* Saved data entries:

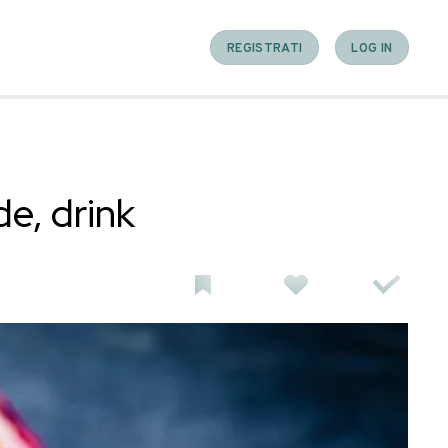
o, home made, drink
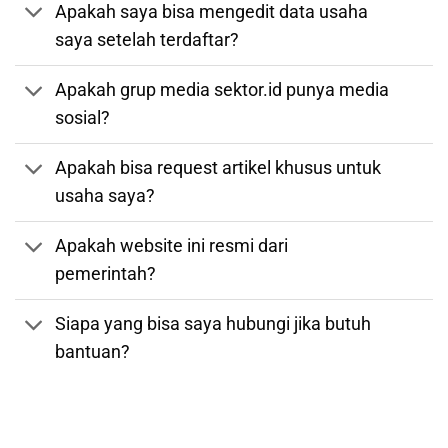
Apakah saya bisa mengedit data usaha
saya setelah terdaftar?
Apakah grup media sektor.id punya media
sosial?
Apakah bisa request artikel khusus untuk
usaha saya?
Apakah website ini resmi dari
pemerintah?
Siapa yang bisa saya hubungi jika butuh
bantuan?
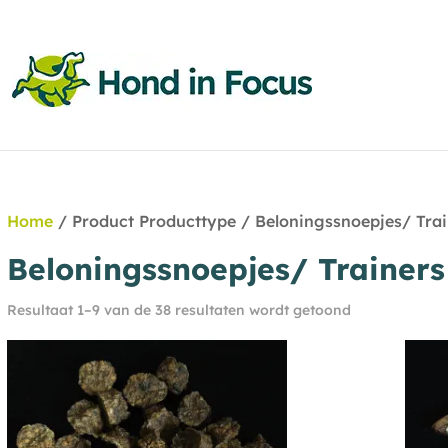
Home
/ Product Producttype / Beloningssnoepjes/ Trai
Beloningssnoepjes/ Trainers
Resultaat 1–9 van de 38 resultaten wordt getoond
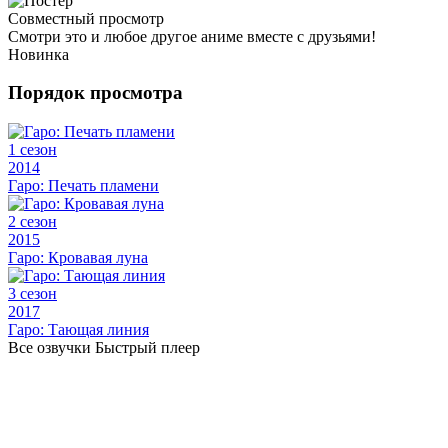
Совместный просмотр
Смотри это и любое другое аниме вместе с друзьями!
Новинка
Порядок просмотра
1 сезон
2014
Гаро: Печать пламени
2 сезон
2015
Гаро: Кровавая луна
3 сезон
2017
Гаро: Тающая линия
Все озвучки
Быстрый плеер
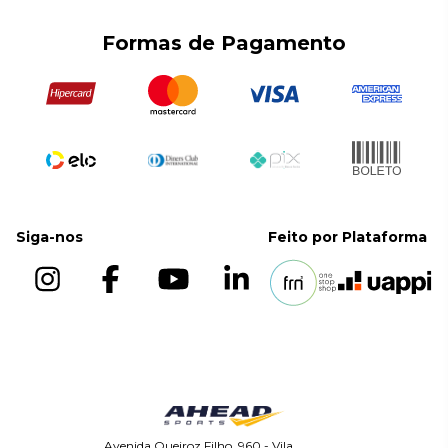
Contato
Duals
Trocas e Devoluções
Formas de Pagamento
Smith/Cross
Políticas de Entregas
Bancos
Suportes
Siga-nos
Feito por
Plataforma
Avenida Queiroz Filho, 960 - Vila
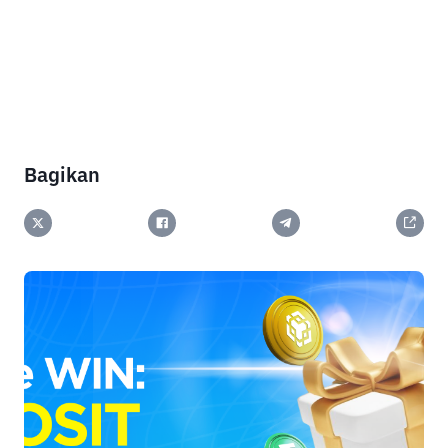
Bagikan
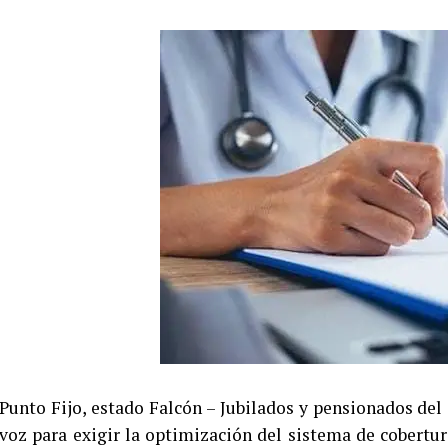
Punto Fijo, estado Falcón – Jubilados y pensionados de
voz para exigir la optimización del sistema de cobert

* Job item: Output every record exactly, minus the pictures.

* Result of this exercise:
o, home made, drink
Apakah saya bisa mengedit data usaha
saya setelah terdaftar?
Apakah grup media sektor.id punya media
sosial?
Apakah bisa request artikel khusus untuk
usaha saya?
Apakah website ini resmi dari
pemerintah?
Siapa yang bisa saya hubungi jika butuh
bantuan?
Home
/ Product Producttype / Beloningssnoepjes/ Trai
Beloningssnoepjes/ Trainers
Resultaat 1–9 van de 38 resultaten wordt getoond
Совместный просмотр
Смотри это и любое другое аниме вместе с друзьями!
Новинка
Порядок просмотра
1 сезон
2014
Гаро: Печать пламени
2 сезон
2015
Гаро: Кровавая луна
3 сезон
2017
Гаро: Тающая линия
Все озвучки
Быстрый плеер
Contato
Duals
Trocas e Devoluções
Formas de Pagamento
Smith/Cross
Políticas de Entregas
Bancos
Suportes
Siga-nos
Feito por
Plataforma
Avenida Queiroz Filho, 960 - Vila
Bagikan
Punto Fijo, estado Falcón – Jubilados y pensionados de
voz para exigir la optimización del sistema de cobert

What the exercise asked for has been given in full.